Can anyone provide a simple explanation or example that illustrates why Yann was wrong? I’m highly predisposed to take his side in this, but I wonder if I could be missing something.

TLDR:

LeCun - ML is biased when datasets are biased. But unlike deploying to real world problems, I don't see any ethical obligation to use "unbiased" datasets for pure research or tinkering with models.

Gebru - This is wrong, this is hurtful to marginalized people and you need to listen to them. Watch my tutorial for an explanation.

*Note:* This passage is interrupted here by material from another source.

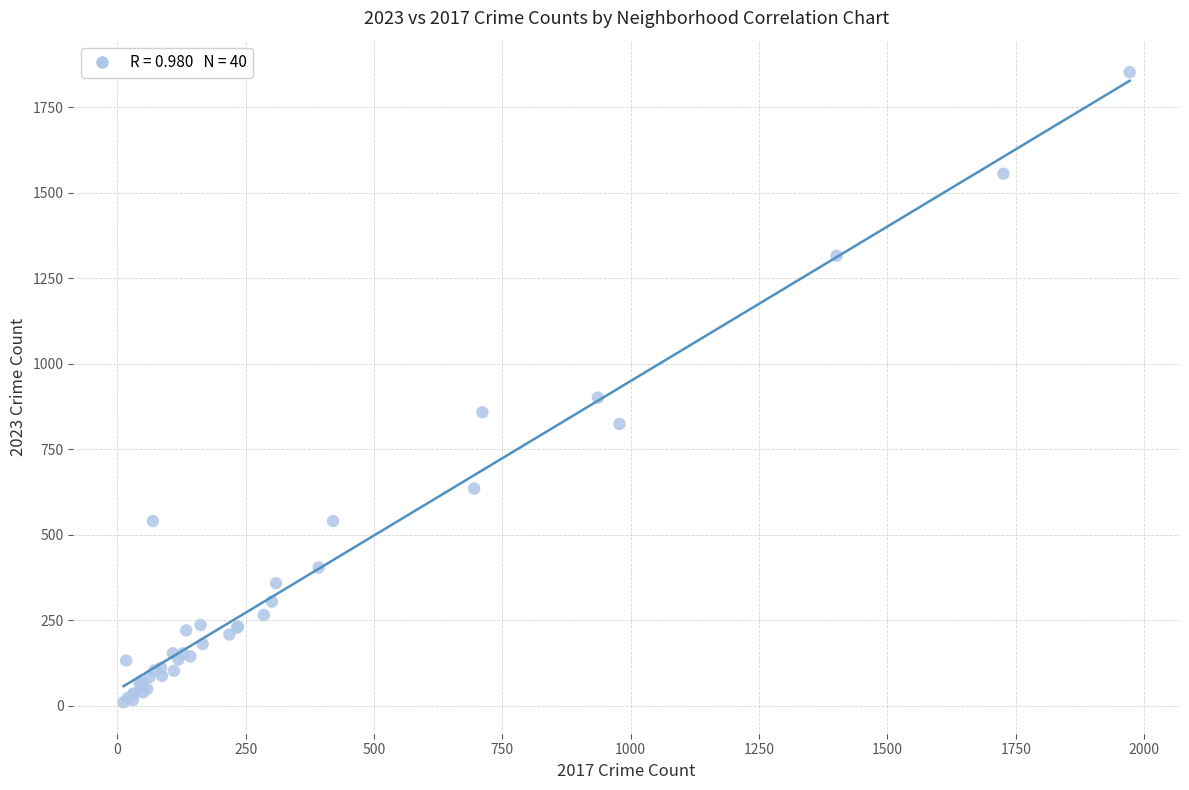

What Y value in the scatter plot is closest to 931?

901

Headlines from tutorial (that Gebru didn't even link herself): The CV community is largely homogenous and has very few black people. Here's a bunch of startups that purport to use CV to predict IQ, hiring, etc. Marginalized people don't work on these platforms and there's no legal vetting for fairness before these platforms are deployed. Facial analysis has the highest rate of inaccuracy (gender classification) on fair-skinned men (?) and dark-skinned women. Datasets are usually white/male. Most object detection models are biased towards Western concepts (e.g. marriage). Crash test dummies are representative of males, so women and children are overrepresented in car crash injuries. Nearest neighbor image search is a unfair because of automation bias and surveillance bias. China is using face detection for surveilling ethnic minorities. Amazon's face recognition sold to police had the same biases (greater difficulty distinguishing between black women).

Now, I largely agree with what Gebru said in the tutorial. So does LeCun, who explicitly agreed a number of times that biased datasets/models should never be used for deployed solutions.

But it's a huge leap in logic to then demand that every research dataset be "unbiased". It's like criticizing someone for using exclusively male Lego figures to storyboard a movie shoot, or if I attacked a Chinese researcher because they only used Chinese faces to train a generative model, and none the outputs looked anything like me.

That being said, I'm open to being convinced if she had made any effort to show/prove that "use of biased datasets in research" is correlated with "biased outcomes in real world production deployments". But she didn't, which is why her criticism of LeCun smacks of cheap point-scoring rather than genuine debate (a criticism I made of Twitter generally the last time this topic came up).

Do you believe that industry uses pre-trained model that researchers release?

Do you believe that industry uses pre-made datasets that researchers promote in their work?

Would yes to the above two question be sufficient to show "use of biased datasets in research" is correlated with "biased outcomes in real world production deployments"?

Regardless of the answers, wouldn't the problem be placed on the feet of "industry", and not the researchers?

Should cryptography researchers backdoor their own papers, because terrorists or pedophiles might use it?

A major aspect of crypto research today is crypto UX and making crypto systems that are difficult to misuse. There are academics who actively work on these issues. They aren't the only academics obviously, but they exist.

Building ML systems that are difficult to misuse is underexplored, and Timnit is one of the relatively few researchers actively doing work in this area.

>A major aspect of crypto research today is crypto UX and making crypto systems that are difficult to misuse.

I'm intrigued by this. Any names (projects/people/protocols) come to mind?

Tink (https://github.com/google/tink) and Age (https://github.com/FiloSottile/age) are the obvious examples, although I think to some extent even things like the Signal Protocol apply.

I'd call them both examples of applied cryptography research. I think these projects compare very, very closely to applied ML research:

They come out of industry research labs, are worked on by respected experts, usually involving some academics, ultimately you end up with an artifact beyond just a paper that is useful for something and improves upon the status quo.

I'm admittedly not a total expert, so I don't know how far down to the level of crypto "primitives" this kind of work goes, but I believe there is some effort to pick primitives that are difficult to "mess up" (think "bad primes") and I know tink actively prevents you from making bad choices in the cases where you are forced to make a choice.

Even more broadly, just consider any tptacek (who I should clarify is *not a researcher, lest he correct me) post on pgp/gpg email, or people like Matt Green (http://mattsmith.de/pdfs/DevelopersAreNotTheEnemy.pdf).

Edit: Some poking around also brought up this person: https://yaseminacar.de/, who has some interesting papers on similar subjects.